SOURCE PASSAGE
School’s in…

Mark Lyndersay
Mark Lyndersay

BitDepth#1246

WE WERE supposed to be out of isolation now.

That’s not going to happen. Every additional week brings new challenges and the possibility that school will not convene until September.

The response of the Ministry of Education (MoE) to these issues has been, shall we say, slow to spin up. What needs to happen now is this.

Understand the situation.

Last week Minister in the Ministry of Education Dr Lovell Francis announced that 60,000 students in TT do not have devices.

That’s probably wrong. A good benchmark for device ownership and connectivity would be the School Nutrition Programme, which announced in 2017 that it served 88,000 lunches to 800 schools.

One teacher I spoke with (all requested anonymity) pointed out that less than half of her primary school class has the required device and connectivity. She cannot contact the parents of a quarter of the class at all.

Having equipment is only the start.

The MoE has just reached out to principals to assess the needs of teachers in their schools, but that information is still being collated. It’s a process that should have begun weeks ago and will take more time to gather, assess and act on.

Make the teaching expectations accessible.

The MoE has touted its online learning modules proudly.

What it has not mentioned is that almost all the course information is couched deeply in pedagogy-speak. The teaching outlines are indecipherable to non-teachers. It’s time to open-source the school curriculum and clarify what is expected of student learning term by term.

All the third-party education opportunities are focused, including the Government’s learn.moe.gov.tt, on students facing the SEA, CSEC, CAPE and CXC examinations. That’s a lot of children, but it’s less than a quarter of the school population. There is very little there for the rest.

Set reasonable minimum expectations.

Parents are not teachers. Two solid hours of work per day is likely to be the reality. In a stay-at-home household, one parent is likely to be at home, working while also coaching 2.5 children on the work that’s coming in over the internet.

How many devices should be available in that environment? What connection speeds make any of this an achievable idea?

RECORDED INFORMATION
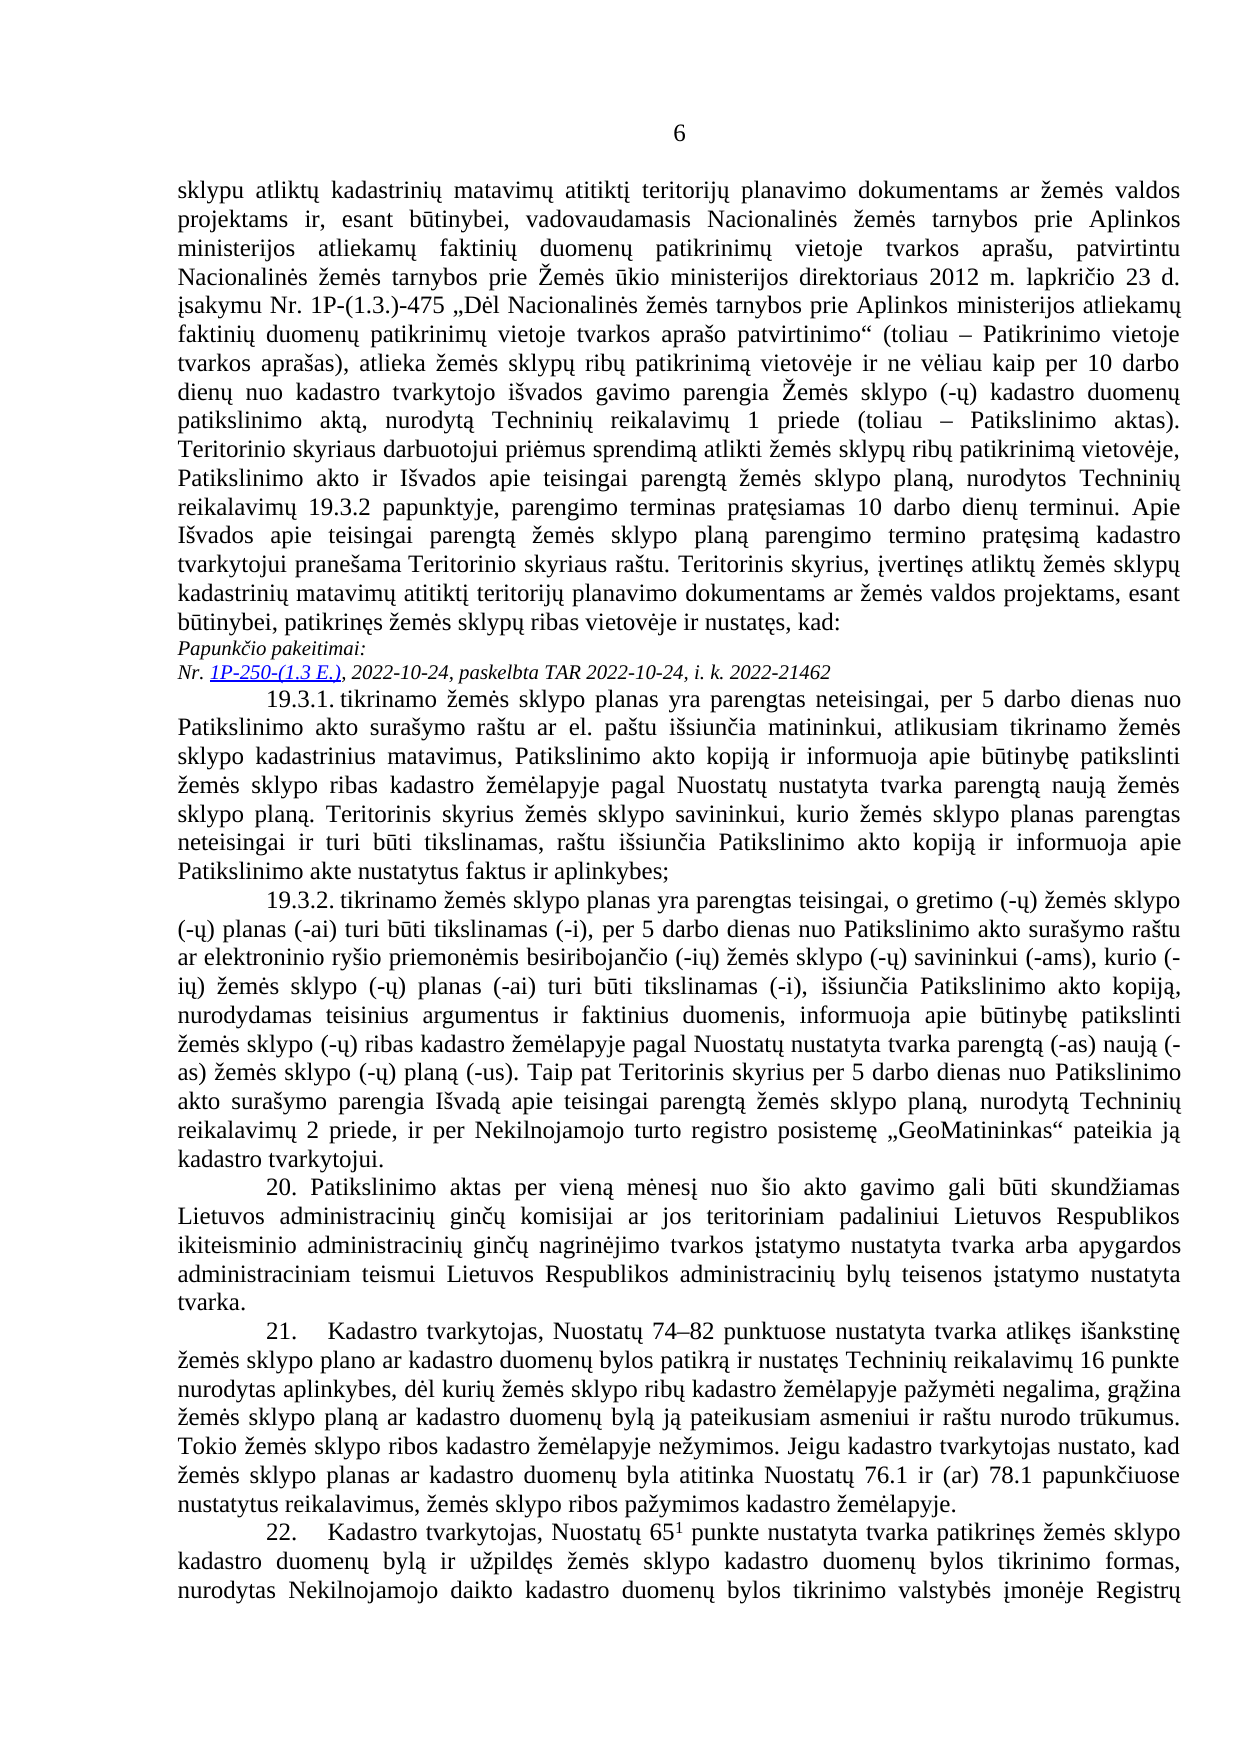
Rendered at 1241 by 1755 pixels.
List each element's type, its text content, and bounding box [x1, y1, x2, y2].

REQUIRED WORK
[A] In the column on schooling during isolation, how many lunches did the School Nutrition Programme say it served in 2017?
[B] In the column on schooling during isolation, rewrite everything from "Having equipment is" down to "and act on.", swapping "principals" for "school heads".
[C] Write the next part of the column on schooling during isolation, picking up after its final sentence.
The lines are separate material from the column on schooling during isolation.

RESPONSES TO THE EXERCISE
[A] It said it served 88,000 lunches to 800 schools.

[B]
Having equipment is only the start.

The MoE has just reached out to school heads to assess the needs of teachers in their schools, but that information is still being collated. It’s a process that should have begun weeks ago and will take more time to gather, assess and act on.

[C]
Confer with teachers regularly.

Despite the promise by Dr Francis that teachers have been trained in these systems, there is little evidence that any training targeted primary schools. In secondary schools, the training might have identified teachers for learning opportunities, but there is also no evidence that they were seeded as evangelists or trainers in their respective schools.

Distance learning is to be enabled on the Edmodo platform, which appears to be a collaborative instruction delivery and messaging tool, not a classroom interface platform.

Teachers were not consulted on this decision, and it’s increasingly clear that top-down mandates by the MoE will cause problems. Teachers handling students in these new virtual engagements will be the most valuable source of learning and adaptation to this new education environment.

The MoE should appoint a taskforce to gather information and innovate on daily findings from the field to rapidly innovate responses.

Plan for a future that will look different. And not always for the better.

Private schools, who depend on school fees to survive and pay their rents and teachers, have pressed ahead vigorously to earn their keep. In just a few weeks, the country may be facing an education chasm that shears along the lines of its digital haves and have-nots.

“Education,” one teacher pointed out, “is no longer the great equaliser, it is now the great divider.”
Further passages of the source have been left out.